Ей снилась та ночь, о которой она часто вспоминала в последний год. Случилось это тогда, когда они с Арифом скитались по квартирам его приятелей. У них уже был тот огромный долг за первую квартиру, и недавно они ушли из гостиницы, не заплатив… Вели кочевой образ жизни – две сумки с вещами, коляска с ребенком (он и спал в этой коляске) – больше ничего. Всюду, откуда они уходили, оставалась какая-то часть их вещей. Ариф резко срывался с места и никогда не давал ей времени на тщательные сборы. Она нервничала, торопилась, многое забывала, а многое просто невозможно было унести сразу… В результате они совсем обнищали – в сумках с ними кочевало только какое-то старое тряпье, все хорошие вещи Лены куда-то делись… У нее уже не было тех немногих золотых вещей, с которыми они начали свой мучительный путь. Но оставались часы, совсем невзрачные на вид – потертые, немодные, им было уже лет двадцать. Часы ей подарила бабушка. Они были золотые, хотя на первый взгляд это трудно было определить. Кроме того, по бокам циферблата было два крохотных тусклых камушка – осколки бриллиантов. Лена эти часы не любила. Такая дорогая вещь должна быть красивой, иначе какой смысл ее иметь? Бабушка, когда дарила ей эти часы, предупредила: «Продашь или потеряешь – обижусь! Это память о твоем деде…» Вот поэтому Лена и не отдала их хозяйке квартиры, когда та требовала золото. Они остались у нее на руке.

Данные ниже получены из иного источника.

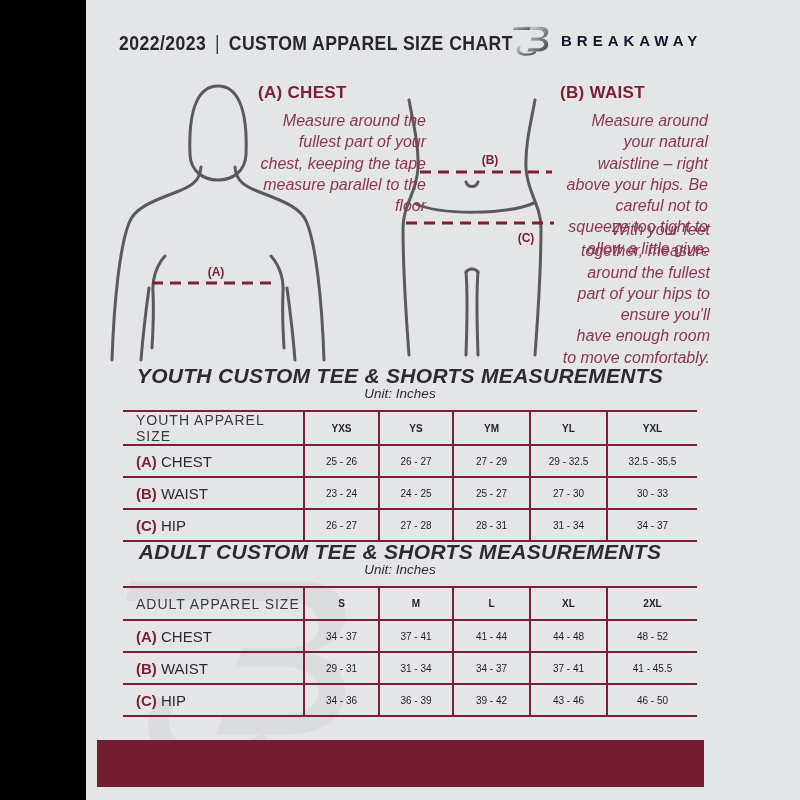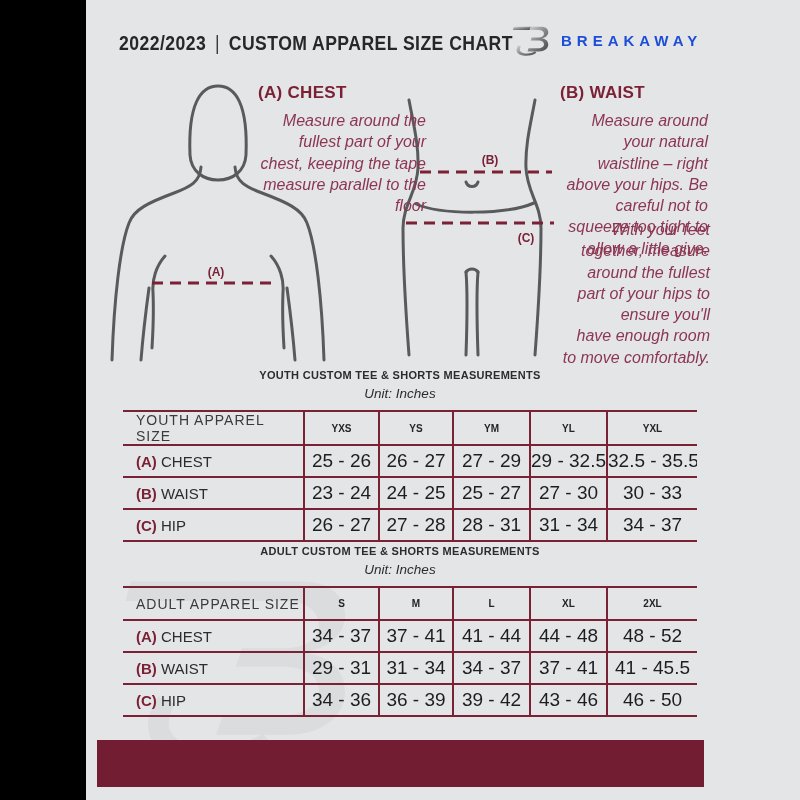"BREAKAWAY" .brand-name { color: #1d4ed8 -> #0f172a }
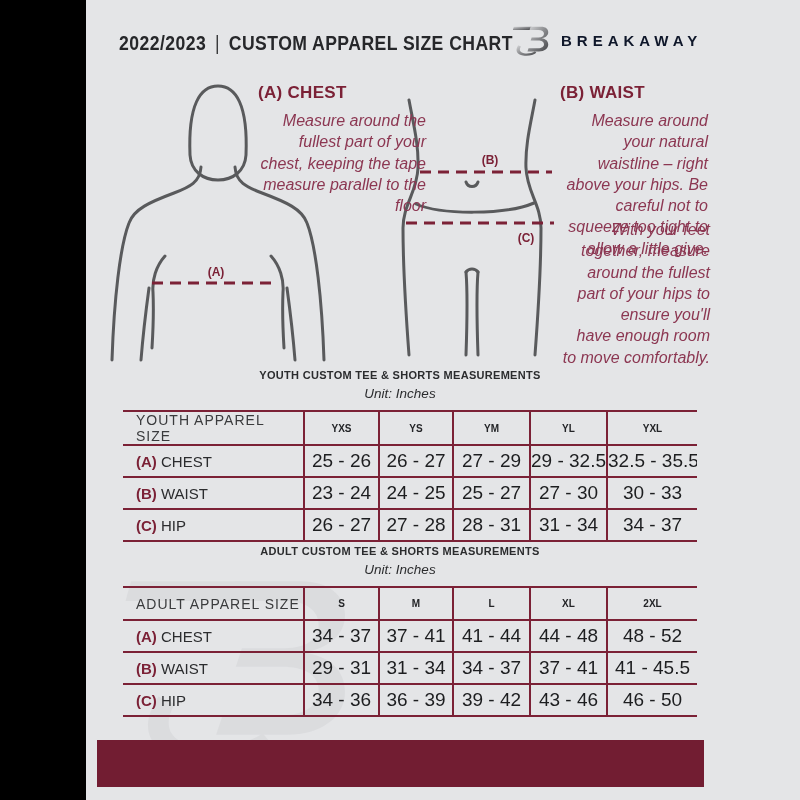"YOUTH CUSTOM TEE & SHORTS" .tbl-title { font-size: 11px -> 21px; font-style: none -> italic }
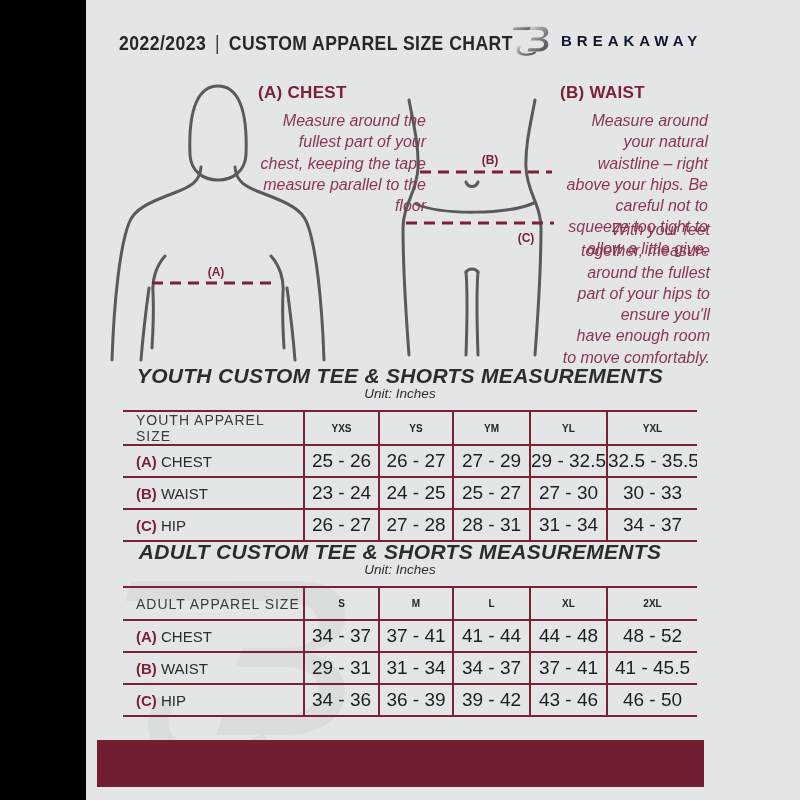"25 - 26" .val { font-size: 19px -> 10px }
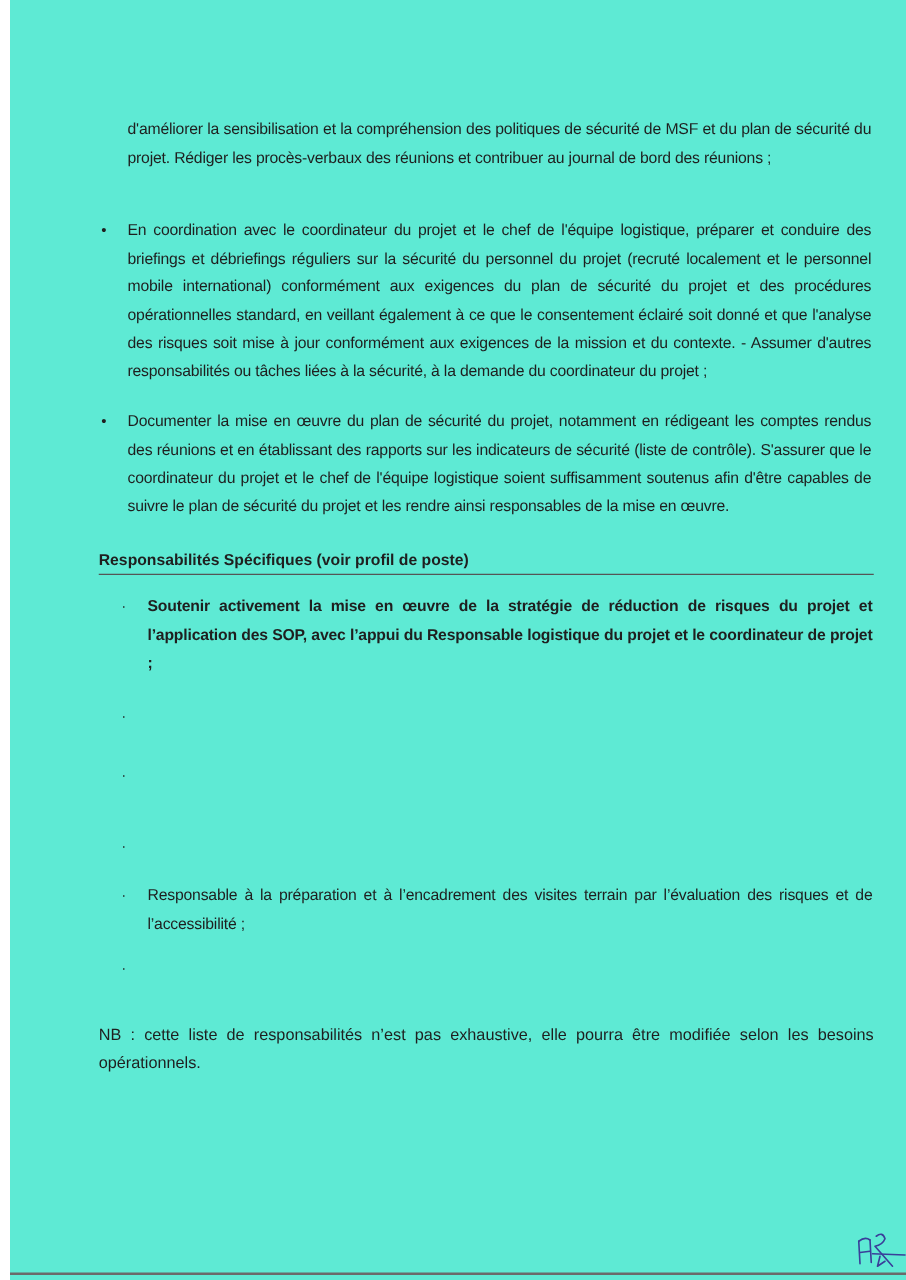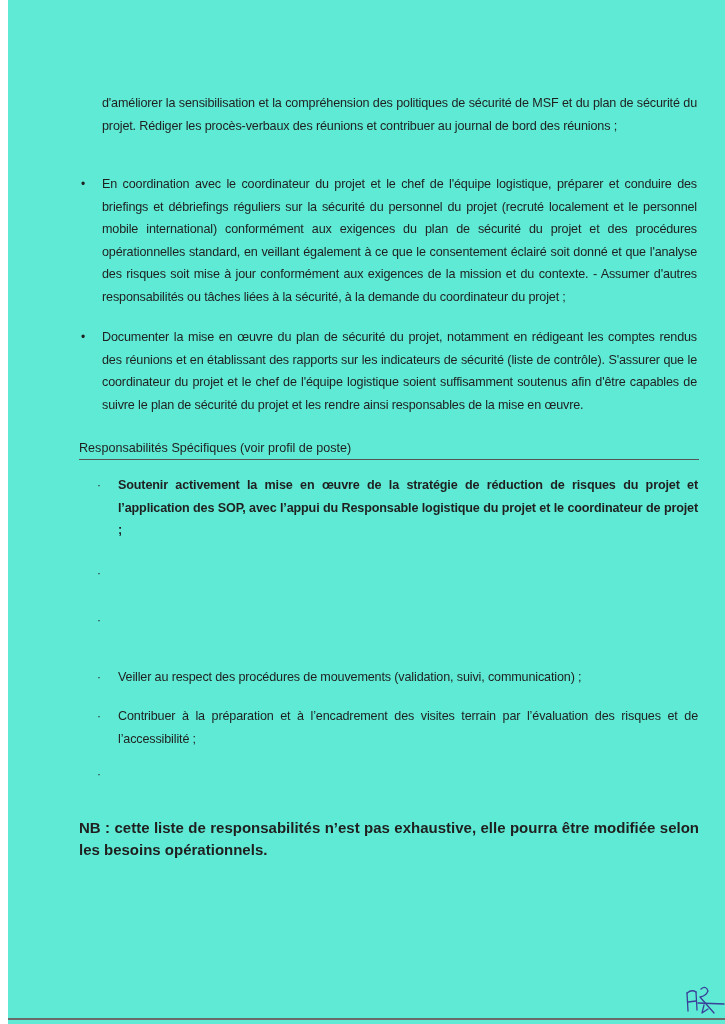"Responsabilités Spécifiques (voir profil" .heading { font-weight: normal -> bold }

Ариф договорился с каким-то своим приятелем, что тот приютит его с семьей. Это было чудо – Арифа давно никто не хотел видеть. Лена знала, что он многим задолжал – деньги или товар, и просто не решается показываться на глаза. Знакомых у него оставалось все меньше. И вот – удача. Несколько дней провести в нормальной квартире, где есть ванна и кухня. Отмыться, каждый день купать ребенка, готовить обед… Квартира была двухкомнатная, маленькая. Лена забыла, как звали того приятеля Арифа. Это был ничем не примечательный араб, довольно хорошо говоривший по-русски. Он где-то учился – почти все арабы, которых она знала, где-то учились, хотя бы для виду, чтобы оправдать свое присутствие в Москве. Он выделил для Арифа, Лены и ребенка одну комнату – поменьше. Они спали втроем на продавленном широком диване, укрывались старым одеялом без пододеяльника – у Лены давно уже не было постельного белья. И все же это было похоже на уют. Хозяин квартиры целыми днями говорил по телефону, на Лену не обращал никакого внимания, чему та была очень рада – боялась приставаний, боялась этого языка, в котором ничего не понимала, боялась всего на свете – так она была к тому времени унижена страшной скитальческой жизнью. Ариф уходил «зарабатывать деньги», но ничего не приносил. А если приносил, то куда-то девал – во всяком случае она не видела ни копейки.